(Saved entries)
────────

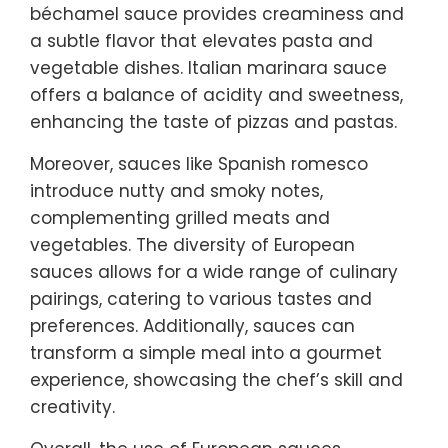
béchamel sauce provides creaminess and
a subtle flavor that elevates pasta and
vegetable dishes. Italian marinara sauce
offers a balance of acidity and sweetness,
enhancing the taste of pizzas and pastas.
Moreover, sauces like Spanish romesco
introduce nutty and smoky notes,
complementing grilled meats and
vegetables. The diversity of European
sauces allows for a wide range of culinary
pairings, catering to various tastes and
preferences. Additionally, sauces can
transform a simple meal into a gourmet
experience, showcasing the chef’s skill and
creativity.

────────

Exercise objective: Present the lines of text from all the material as a numbered list, skipping any blank lines. Leave the pictures out of your answer.

Result:
1. béchamel sauce provides creaminess and
2. a subtle flavor that elevates pasta and
3. vegetable dishes. Italian marinara sauce
4. offers a balance of acidity and sweetness,
5. enhancing the taste of pizzas and pastas.
6. Moreover, sauces like Spanish romesco
7. introduce nutty and smoky notes,
8. complementing grilled meats and
9. vegetables. The diversity of European
10. sauces allows for a wide range of culinary
11. pairings, catering to various tastes and
12. preferences. Additionally, sauces can
13. transform a simple meal into a gourmet
14. experience, showcasing the chef’s skill and
15. creativity.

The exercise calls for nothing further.